Thursday, November 20, 2003

Can Anyone Help Me Here?

A Protestant recently opined as follows during a discussion: "Well fundamentally all Catholics are hypocrites because neither Jesus (nor Paul) had any regard for oral law or oral tradition."

Now this is an interesting claim, and has me wondering what the fellow makes out of the story of Enoch. In Genesis, we read that Enoch, Methuselah's father, lived for 365 years and "walked with God: and he was not; for God took him." Genesis 5:24 (KJV). Well over a thousand years later, St. Paul wrote the Hebrews that "[b]y faith Enoch was translated that he should not see death; and was not found, because God had translated him: for before his translation he had this testimony, that he pleased God." Hebrews 11:5 (KJV). As I see it, while the inspired author of Genesis tells us Enoch pleased God (Enoch is twice described as "walking" with God) during his lifetime, he doesn't tell us whether Enoch was "translated" or whether Enoch underwent death.

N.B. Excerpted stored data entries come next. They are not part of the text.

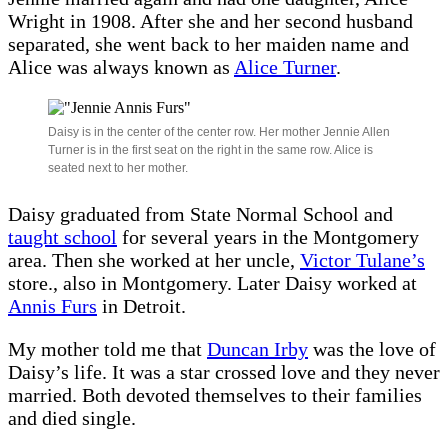
Wright in 1908. After she and her second husband
separated, she went back to her maiden name and
Alice was always known as
Alice Turner
.
Daisy is in the center of the center row. Her mother Jennie Allen
Turner is in the first seat on the right in the same row. Alice is
seated next to her mother.
Daisy graduated from State Normal School and
taught school
for several years in the Montgomery
area. Then she worked at her uncle,
Victor Tulane’s
store., also in Montgomery. Later Daisy worked at
Annis Furs
in Detroit.
My mother told me that
Duncan Irby
was the love of
Daisy’s life. It was a star crossed love and they never
married. Both devoted themselves to their families
and died single.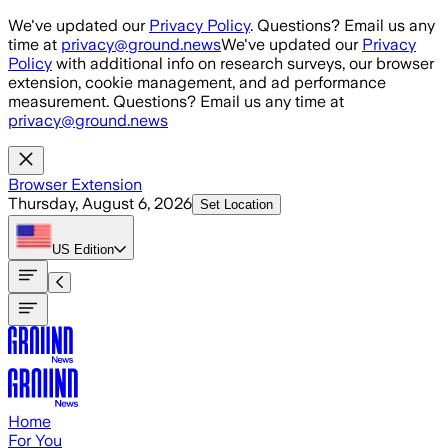
Skip to main content
We've updated our
Privacy Policy
. Questions? Email us any
time at
privacy@ground.news
We've updated our
Privacy
Policy
with additional info on research surveys, our browser
extension, cookie management, and ad performance
measurement. Questions? Email us any time at
privacy@ground.news
Browser Extension
Thursday, August 6, 2026
Set Location
US
Edition
Home
For You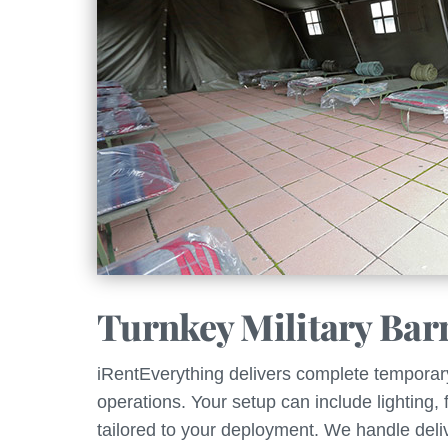
Turnkey Military Bar
iRentEverything delivers complete temporary i
operations. Your setup can include lighting,
tailored to your deployment. We handle deliv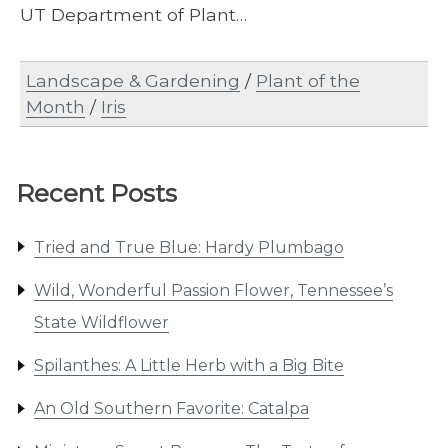
UT Department of Plant…
Landscape & Gardening
/
Plant of the
Month
/
Iris
Recent Posts
Tried and True Blue: Hardy Plumbago
Wild, Wonderful Passion Flower, Tennessee’s
State Wildflower
Spilanthes: A Little Herb with a Big Bite
An Old Southern Favorite: Catalpa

It also seems to me that the fellow ought to conclude that the additional elements in St. Paul's story aren't found in Holy Scripture before Paul wrote to the Hebrews. These elements do appear in the book of Sirach ("Enoch pleased the Lord, and was translated, being an example of repentance to all generations." Sirach 44:16; "But upon the earth was no man created like Enoch; for he was taken from the earth." Sirach 49:14). But my understanding is that Protestants believe the book of Sirach, while wrongly included in the "false" Catholic canon as "Ecclesiasticus", is not Scripture. That conviction firmly places Sirach's information in the category of "extra-biblical tradition," and it still doesn't answer the question of how this tradition remained in the Jewish mind from the date of Genesis' composition (2,000 - 1,200 BC?) to the date of Sirach's authorship (2nd Century B.C.).

There being no Scripture which contains the additional elements of Enoch's story, it seems to me that someone who rejects the idea of infallible Tradition can only conclude that Enoch's whole story was preserved (a) by oral and perhaps written knowledge that was not God-breathed, or (b) by Scripture which existed from Moses' day to the day St. Paul wrote Hebrews and which then vanished. Since I'm not aware of anyone who maintains (b), I'm left wondering why St. Paul apparently had such high regard for this non-Biblical information that he included it in his letter to the Hebrews.